In France, cultural businesses are the equivalent of defence businesses in the US
An open relationship is key, says Sayer: “Unions are not the enemy of private equity. We need to hold a common discussion and take the time to explain the facts – that workers can make more money and have better job security in a growing company.” Indeed, AFIC's approach has been so successful that it plans to share its knowledge with other European associations, according to market sources.

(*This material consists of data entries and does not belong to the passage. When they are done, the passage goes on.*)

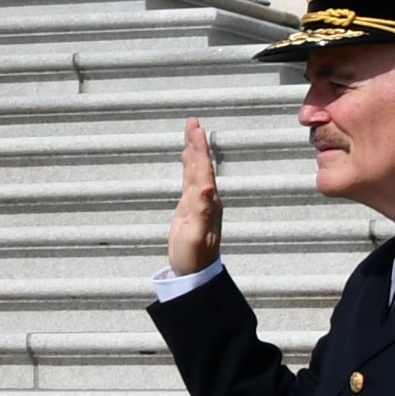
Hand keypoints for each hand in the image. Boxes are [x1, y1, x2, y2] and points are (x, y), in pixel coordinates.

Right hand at [169, 118, 224, 276]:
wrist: (195, 273)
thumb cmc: (195, 257)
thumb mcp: (196, 235)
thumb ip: (201, 211)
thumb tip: (206, 187)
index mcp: (207, 202)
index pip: (203, 169)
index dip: (198, 147)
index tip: (195, 127)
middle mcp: (206, 199)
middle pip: (201, 165)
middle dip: (196, 143)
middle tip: (192, 122)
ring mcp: (198, 203)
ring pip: (196, 170)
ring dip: (193, 151)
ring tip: (191, 133)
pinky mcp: (190, 208)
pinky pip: (189, 180)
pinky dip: (188, 165)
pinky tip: (186, 160)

Of course, the accord could just be a function of the relative lack of maturity of the French market. Certainly some managers believe conflicts are inevitable as the industry becomes more high-profile. As Masek says: “The real issue, looking forward, is: what will happen when private equity starts buying the big household names?” This is not just a function of the size of the company but its symbolic value, he says – as witnessed by the recent tension over the sale of Editis, a French publishing company recently bought by Wendel. “In France, cultural businesses are the equivalent of defence businesses in the US,” quips one manager.
But these concerns are for the future. For now, most people in the industry seem optimistic about the environment for doing deals in France. “2007 will be a good year,” says Petit. “There are still blue skies ahead.”
Masek is inclined to agree with him. “The overall environment for investment is good – good managers, good companies, good local debt providers, and a decent tax structure.”
De Saint-Chamas says the first quarter has been very busy for RBS, which has picked up six new mandates. “The market has been active in every segment. Dealflow has slowed down slightly in recent weeks, but there are some interesting prospects coming onto the market.”
French buyout firms do seem to be doing a better job than most of their European counterparts at maintaining a good equilibrium between all the industry's stakeholders – managers, employees, politicians and the media. But as an increasing number of players, with even more money to spend, chase a limited number of assets in an already crowded market, many managers are reluctant to predict that this can hold indefinitely.
As Megret puts it: “We have always been prepared for a tougher tomorrow. So we're cautious when looking at transactions, we're cautious about valuations and we're cautious about how we manage our companies.”